Rédaction : Prathik Desai
Traduction : Saoirse, Foresight News
Il y a sept ans, Apple a accompli un exploit financier dont l'impact dépasse même ses produits les plus remarquables. En avril 2017, Apple a inauguré son campus « Apple Park » à Cupertino, en Californie, pour un coût de 5 milliards de dollars ; un an plus tard, en mai 2018, l'entreprise a annoncé un programme de rachat d'actions de 100 milliards de dollars — soit 20 fois le montant investi dans ce siège de 360 acres surnommé « le vaisseau spatial ». Ce geste envoyait au monde un message central d'Apple : en plus de l'iPhone, elle possède un autre « produit », tout aussi important (voire davantage).
À l’époque, il s’agissait du plus grand programme de rachat d’actions au monde, inscrit dans une vague de rachats durant dix ans — au cours de laquelle Apple a dépensé plus de 725 milliards de dollars pour racheter ses propres actions.
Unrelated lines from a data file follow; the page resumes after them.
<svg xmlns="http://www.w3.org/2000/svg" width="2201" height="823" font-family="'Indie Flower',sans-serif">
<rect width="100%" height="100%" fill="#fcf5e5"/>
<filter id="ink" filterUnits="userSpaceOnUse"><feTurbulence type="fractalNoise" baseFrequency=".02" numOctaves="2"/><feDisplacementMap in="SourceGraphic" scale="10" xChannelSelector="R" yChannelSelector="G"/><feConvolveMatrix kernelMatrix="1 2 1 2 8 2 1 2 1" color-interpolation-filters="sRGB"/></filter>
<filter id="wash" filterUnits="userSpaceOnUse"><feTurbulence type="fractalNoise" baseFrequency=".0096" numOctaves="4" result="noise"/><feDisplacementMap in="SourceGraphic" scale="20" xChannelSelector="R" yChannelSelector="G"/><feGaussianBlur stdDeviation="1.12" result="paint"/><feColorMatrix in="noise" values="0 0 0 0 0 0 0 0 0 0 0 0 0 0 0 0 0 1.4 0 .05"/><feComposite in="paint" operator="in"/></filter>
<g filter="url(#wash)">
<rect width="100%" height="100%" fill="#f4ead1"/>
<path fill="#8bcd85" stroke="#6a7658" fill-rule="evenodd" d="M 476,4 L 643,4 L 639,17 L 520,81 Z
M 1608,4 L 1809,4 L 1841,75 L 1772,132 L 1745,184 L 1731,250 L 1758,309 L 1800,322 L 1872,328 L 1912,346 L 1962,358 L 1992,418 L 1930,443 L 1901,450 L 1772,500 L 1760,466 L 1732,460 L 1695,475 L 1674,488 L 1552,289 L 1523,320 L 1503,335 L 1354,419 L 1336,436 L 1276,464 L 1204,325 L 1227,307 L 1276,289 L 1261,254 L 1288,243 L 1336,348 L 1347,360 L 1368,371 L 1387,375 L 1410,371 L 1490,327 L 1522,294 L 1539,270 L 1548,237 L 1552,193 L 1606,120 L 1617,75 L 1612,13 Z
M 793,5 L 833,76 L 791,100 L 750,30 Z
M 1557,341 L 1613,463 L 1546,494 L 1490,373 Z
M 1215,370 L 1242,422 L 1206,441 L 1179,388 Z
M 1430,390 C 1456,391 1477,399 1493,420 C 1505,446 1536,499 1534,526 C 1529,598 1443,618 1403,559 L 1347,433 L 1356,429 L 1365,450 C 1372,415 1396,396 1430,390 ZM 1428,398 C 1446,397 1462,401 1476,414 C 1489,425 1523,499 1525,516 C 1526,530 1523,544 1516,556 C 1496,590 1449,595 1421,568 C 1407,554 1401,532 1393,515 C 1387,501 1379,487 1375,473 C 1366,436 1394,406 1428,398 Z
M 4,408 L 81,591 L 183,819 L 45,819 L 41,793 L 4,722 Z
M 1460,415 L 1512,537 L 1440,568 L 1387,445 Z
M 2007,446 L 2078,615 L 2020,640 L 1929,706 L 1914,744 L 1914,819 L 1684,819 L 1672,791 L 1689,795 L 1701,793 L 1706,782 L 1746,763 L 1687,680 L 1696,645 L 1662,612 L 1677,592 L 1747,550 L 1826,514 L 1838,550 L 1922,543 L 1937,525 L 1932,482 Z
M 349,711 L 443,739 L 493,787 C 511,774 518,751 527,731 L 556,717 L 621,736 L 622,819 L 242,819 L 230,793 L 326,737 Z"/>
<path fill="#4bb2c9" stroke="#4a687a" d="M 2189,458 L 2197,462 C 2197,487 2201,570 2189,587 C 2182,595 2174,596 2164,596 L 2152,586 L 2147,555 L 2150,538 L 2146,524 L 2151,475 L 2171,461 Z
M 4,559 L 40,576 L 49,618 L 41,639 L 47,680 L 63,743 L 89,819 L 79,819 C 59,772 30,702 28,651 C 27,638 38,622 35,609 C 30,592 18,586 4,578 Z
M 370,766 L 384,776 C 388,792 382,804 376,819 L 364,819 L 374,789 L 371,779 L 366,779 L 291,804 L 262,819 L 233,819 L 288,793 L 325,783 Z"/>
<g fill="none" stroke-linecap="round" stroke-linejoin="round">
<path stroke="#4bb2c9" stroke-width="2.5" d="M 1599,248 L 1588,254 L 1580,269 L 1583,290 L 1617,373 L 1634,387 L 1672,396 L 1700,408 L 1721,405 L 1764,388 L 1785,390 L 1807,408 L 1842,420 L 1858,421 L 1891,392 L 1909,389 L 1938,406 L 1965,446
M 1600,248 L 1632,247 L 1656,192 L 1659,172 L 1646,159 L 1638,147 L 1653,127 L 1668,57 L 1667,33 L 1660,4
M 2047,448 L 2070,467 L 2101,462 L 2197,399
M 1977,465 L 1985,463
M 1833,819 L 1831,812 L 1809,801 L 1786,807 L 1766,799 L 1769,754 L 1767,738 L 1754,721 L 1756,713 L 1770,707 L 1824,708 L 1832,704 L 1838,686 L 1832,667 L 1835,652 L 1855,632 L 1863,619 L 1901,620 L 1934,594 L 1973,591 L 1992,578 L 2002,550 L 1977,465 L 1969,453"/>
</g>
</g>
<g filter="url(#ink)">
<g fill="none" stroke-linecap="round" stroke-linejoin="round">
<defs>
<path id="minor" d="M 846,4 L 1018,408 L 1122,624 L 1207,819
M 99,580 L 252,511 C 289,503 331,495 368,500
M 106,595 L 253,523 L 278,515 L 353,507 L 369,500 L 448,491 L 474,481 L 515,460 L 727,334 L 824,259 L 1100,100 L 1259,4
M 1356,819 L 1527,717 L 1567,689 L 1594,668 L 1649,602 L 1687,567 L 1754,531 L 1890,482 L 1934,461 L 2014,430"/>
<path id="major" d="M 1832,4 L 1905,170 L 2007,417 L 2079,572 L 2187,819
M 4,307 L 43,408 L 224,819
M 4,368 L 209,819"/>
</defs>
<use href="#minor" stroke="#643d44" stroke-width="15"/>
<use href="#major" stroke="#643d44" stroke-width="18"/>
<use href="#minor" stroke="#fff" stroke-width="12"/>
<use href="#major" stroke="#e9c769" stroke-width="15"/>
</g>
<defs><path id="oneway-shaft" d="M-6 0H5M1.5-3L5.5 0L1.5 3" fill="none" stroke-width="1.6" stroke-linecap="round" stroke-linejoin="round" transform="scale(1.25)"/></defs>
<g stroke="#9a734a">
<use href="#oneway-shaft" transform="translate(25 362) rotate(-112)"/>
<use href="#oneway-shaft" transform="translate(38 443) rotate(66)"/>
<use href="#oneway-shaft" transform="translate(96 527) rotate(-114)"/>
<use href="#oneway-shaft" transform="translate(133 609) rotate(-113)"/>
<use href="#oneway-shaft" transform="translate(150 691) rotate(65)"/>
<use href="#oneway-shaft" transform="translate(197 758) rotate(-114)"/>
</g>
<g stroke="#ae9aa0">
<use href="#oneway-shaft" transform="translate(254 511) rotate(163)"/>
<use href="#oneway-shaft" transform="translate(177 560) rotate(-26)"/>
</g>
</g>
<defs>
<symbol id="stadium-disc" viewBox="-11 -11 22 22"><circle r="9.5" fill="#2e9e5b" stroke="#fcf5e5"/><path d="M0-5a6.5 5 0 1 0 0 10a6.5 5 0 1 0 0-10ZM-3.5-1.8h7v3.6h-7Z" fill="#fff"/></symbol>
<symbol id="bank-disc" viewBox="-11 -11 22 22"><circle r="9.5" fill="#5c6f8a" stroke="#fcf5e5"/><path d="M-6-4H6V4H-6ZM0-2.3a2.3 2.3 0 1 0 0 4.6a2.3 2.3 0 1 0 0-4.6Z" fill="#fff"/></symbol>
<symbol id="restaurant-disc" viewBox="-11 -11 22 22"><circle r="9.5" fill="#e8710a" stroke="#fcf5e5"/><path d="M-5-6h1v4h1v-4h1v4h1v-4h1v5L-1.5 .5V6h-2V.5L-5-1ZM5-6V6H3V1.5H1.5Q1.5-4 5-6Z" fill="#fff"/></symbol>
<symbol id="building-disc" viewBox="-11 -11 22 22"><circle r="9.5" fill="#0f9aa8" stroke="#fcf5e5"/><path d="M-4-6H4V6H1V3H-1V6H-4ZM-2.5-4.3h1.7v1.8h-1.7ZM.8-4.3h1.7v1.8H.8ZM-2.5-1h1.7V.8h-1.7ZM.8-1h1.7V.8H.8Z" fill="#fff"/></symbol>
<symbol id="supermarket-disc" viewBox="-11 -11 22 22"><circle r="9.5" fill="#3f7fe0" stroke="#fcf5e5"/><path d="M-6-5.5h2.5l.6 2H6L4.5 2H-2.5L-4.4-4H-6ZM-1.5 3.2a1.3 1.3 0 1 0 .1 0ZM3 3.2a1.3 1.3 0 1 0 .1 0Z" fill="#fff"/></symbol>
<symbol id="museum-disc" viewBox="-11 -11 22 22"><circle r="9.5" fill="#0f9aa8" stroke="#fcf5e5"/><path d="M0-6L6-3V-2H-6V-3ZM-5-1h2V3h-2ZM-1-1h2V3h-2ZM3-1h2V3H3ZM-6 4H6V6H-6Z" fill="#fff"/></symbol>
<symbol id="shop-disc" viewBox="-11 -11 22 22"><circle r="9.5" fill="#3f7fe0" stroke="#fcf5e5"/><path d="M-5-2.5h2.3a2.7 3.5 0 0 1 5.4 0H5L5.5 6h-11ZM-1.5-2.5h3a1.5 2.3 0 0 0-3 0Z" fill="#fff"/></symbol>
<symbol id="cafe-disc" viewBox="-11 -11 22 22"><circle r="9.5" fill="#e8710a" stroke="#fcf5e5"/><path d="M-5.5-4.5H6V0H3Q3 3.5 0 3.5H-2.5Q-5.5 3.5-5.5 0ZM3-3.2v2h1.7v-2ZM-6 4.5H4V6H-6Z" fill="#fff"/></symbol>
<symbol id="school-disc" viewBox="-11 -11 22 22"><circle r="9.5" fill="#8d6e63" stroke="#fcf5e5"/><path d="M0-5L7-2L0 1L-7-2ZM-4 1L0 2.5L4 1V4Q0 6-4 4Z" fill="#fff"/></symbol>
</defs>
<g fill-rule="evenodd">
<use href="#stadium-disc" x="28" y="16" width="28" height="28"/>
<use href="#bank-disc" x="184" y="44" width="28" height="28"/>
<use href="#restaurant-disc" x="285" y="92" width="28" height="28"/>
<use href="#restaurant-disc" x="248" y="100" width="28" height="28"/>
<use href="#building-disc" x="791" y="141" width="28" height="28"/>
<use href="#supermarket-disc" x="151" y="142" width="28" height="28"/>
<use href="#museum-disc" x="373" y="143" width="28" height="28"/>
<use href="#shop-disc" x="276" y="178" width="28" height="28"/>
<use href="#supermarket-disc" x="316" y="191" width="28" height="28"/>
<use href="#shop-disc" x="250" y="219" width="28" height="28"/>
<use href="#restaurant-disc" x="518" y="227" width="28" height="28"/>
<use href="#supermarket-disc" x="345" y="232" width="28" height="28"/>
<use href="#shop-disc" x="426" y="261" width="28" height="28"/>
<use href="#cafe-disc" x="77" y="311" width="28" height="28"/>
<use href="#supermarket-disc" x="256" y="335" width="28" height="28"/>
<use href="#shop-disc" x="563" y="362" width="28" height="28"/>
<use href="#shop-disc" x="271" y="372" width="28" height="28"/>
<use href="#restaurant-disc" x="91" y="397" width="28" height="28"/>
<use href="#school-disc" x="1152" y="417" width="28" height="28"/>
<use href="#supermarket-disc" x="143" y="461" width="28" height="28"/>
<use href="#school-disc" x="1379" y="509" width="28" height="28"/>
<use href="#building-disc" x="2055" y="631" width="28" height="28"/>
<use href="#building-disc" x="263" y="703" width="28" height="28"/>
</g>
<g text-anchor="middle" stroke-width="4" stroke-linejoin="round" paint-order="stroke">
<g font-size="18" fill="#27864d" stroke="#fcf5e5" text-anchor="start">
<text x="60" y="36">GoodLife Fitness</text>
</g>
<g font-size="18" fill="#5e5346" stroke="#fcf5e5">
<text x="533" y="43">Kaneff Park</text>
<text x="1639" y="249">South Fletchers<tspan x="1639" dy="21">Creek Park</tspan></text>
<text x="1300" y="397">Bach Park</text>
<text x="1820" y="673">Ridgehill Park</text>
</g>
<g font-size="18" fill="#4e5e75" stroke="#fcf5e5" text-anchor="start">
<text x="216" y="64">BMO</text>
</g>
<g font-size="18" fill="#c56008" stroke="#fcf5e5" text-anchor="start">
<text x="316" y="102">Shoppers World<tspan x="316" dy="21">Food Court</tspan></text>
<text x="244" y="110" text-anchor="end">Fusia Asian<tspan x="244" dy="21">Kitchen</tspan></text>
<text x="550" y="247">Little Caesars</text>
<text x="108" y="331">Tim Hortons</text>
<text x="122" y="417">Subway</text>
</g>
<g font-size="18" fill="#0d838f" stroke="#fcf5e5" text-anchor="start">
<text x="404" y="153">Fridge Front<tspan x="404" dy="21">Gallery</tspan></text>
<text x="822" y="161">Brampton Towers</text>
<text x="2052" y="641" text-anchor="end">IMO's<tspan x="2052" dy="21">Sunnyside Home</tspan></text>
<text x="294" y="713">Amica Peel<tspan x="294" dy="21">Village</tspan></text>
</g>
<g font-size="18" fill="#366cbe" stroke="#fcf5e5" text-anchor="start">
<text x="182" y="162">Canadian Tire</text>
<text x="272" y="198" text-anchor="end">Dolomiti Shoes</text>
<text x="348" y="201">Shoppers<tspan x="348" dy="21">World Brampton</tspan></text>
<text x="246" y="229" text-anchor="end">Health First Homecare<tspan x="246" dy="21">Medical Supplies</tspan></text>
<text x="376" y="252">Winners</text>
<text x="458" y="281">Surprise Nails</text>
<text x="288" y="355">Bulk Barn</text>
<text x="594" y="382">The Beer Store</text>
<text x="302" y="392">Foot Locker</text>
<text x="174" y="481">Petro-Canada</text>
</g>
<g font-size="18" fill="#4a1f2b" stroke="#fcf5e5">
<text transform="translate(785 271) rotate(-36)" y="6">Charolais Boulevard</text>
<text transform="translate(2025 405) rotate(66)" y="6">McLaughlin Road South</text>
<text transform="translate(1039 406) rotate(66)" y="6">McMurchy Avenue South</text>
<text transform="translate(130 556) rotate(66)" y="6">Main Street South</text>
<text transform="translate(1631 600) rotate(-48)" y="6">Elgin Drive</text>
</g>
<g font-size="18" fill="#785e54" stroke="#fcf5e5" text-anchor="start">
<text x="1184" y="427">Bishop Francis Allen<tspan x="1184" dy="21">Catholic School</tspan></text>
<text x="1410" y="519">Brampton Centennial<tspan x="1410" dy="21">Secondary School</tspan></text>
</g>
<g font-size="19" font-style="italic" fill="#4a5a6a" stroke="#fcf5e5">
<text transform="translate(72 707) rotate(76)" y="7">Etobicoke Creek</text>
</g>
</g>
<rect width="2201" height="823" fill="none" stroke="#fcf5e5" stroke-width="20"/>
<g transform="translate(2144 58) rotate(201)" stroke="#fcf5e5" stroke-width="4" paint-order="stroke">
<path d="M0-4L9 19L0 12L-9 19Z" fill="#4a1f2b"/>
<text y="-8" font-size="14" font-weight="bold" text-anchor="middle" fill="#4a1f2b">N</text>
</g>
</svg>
Exactement six ans plus tard, en mai 2024, le fabricant d’iPhone a de nouveau battu son propre record en annonçant un nouveau programme de rachat de 110 milliards de dollars. Cette manœuvre prouve qu’Apple maîtrise non seulement la création de rareté sur ses appareils matériels, mais également sur le plan stratégique de ses actions.
Aujourd’hui, l’industrie des cryptomonnaies adopte une stratégie similaire, avec une cadence plus rapide et une échelle encore plus grande.
Les deux principaux « moteurs de revenus » du secteur — l’échange de contrats perpétuels Hyperliquid et la plateforme d’émission de Meme coins Pump.fun — réinvestissent presque chaque dollar de frais perçu dans le rachat de leurs propres jetons.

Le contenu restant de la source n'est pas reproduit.